REST APIを使用してNXTカメラのアプリから情報を取得|株式会社 ティー・イー・エム

TECHNICAL INFORMATION

技術情報

2021.08.31

小型カメラ

REST APIを使用してNXTカメラのアプリから情報を取得

IDS社のNXTカメラは、ユーザーが作成したアプリケーションをカメラ側で実行できるCPU搭載のカメラです。アプリケーションにはAIを含めることが可能で、IDS社ではAIをトレーニングするクラウドベースのAIソフトウェアIDS NXT lighthouseも提供しております。NXTカメラは、付属のIDS NXT cockpitというアプリケーション(PCにインストール)から、撮影パラメータの設定やNXTカメラ内のアプリケーションの管理などを行うことができますが、REST APIを使用してもこれらの内容を行うことができます。

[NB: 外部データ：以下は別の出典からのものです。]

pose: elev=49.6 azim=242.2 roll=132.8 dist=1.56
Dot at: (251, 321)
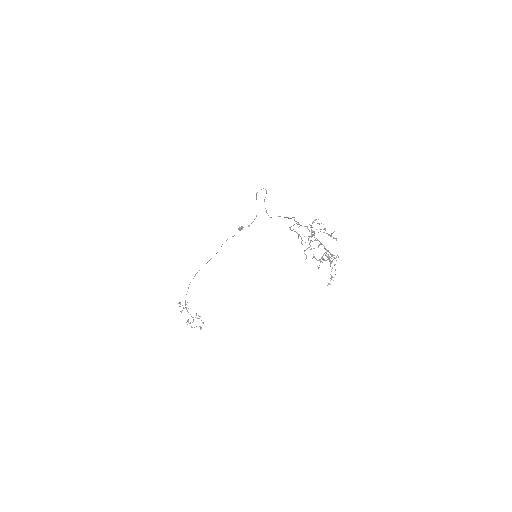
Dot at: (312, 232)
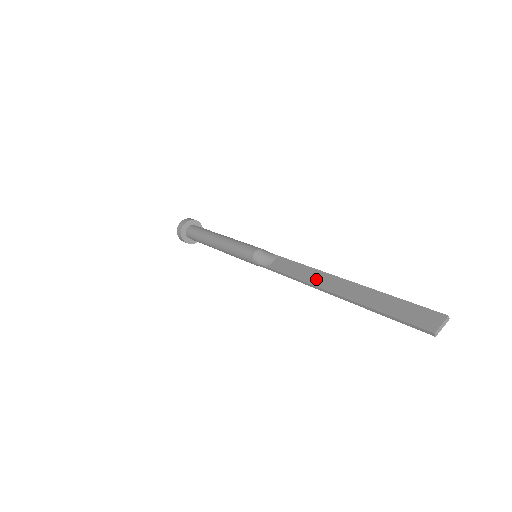
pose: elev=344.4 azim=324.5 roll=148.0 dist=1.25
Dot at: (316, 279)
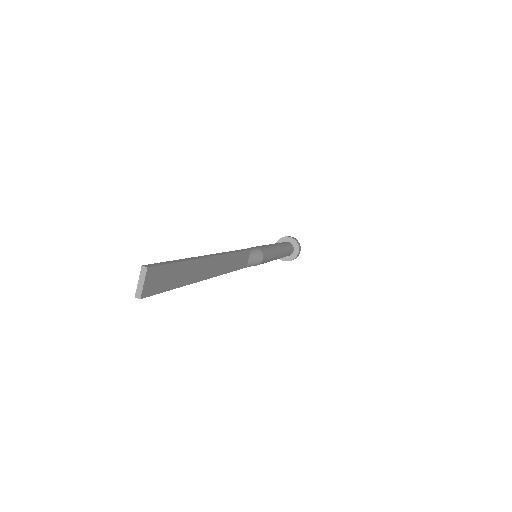
Dot at: occluded
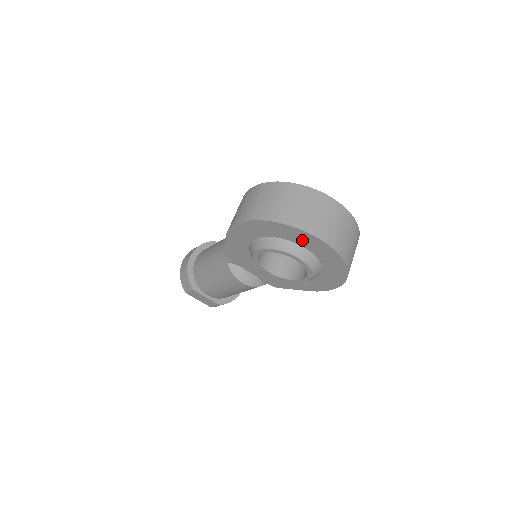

本記事では、NXTカメラにプリインストールされているAIを使用するアプリケーションObject Detectorの分析結果をREST APIを用いて取得する方法についてご紹介いたします。なお、本記事は、IDS NXT cockpit 2.2.0、Object Detector1.7.7にて作成しております。

 

まず、NXTカメラにプリインストールされているObject DetectorをIDS NXT cockpit 2.2.0から確認します。
Object Detectorにつきましては、別ページにて使用手順を含めた内容紹介を行っておりますので、そちらをご参照ください。
画像認識AI(物体検出:Object Detection)を簡単に実行(IDS社製 NXTカメラ)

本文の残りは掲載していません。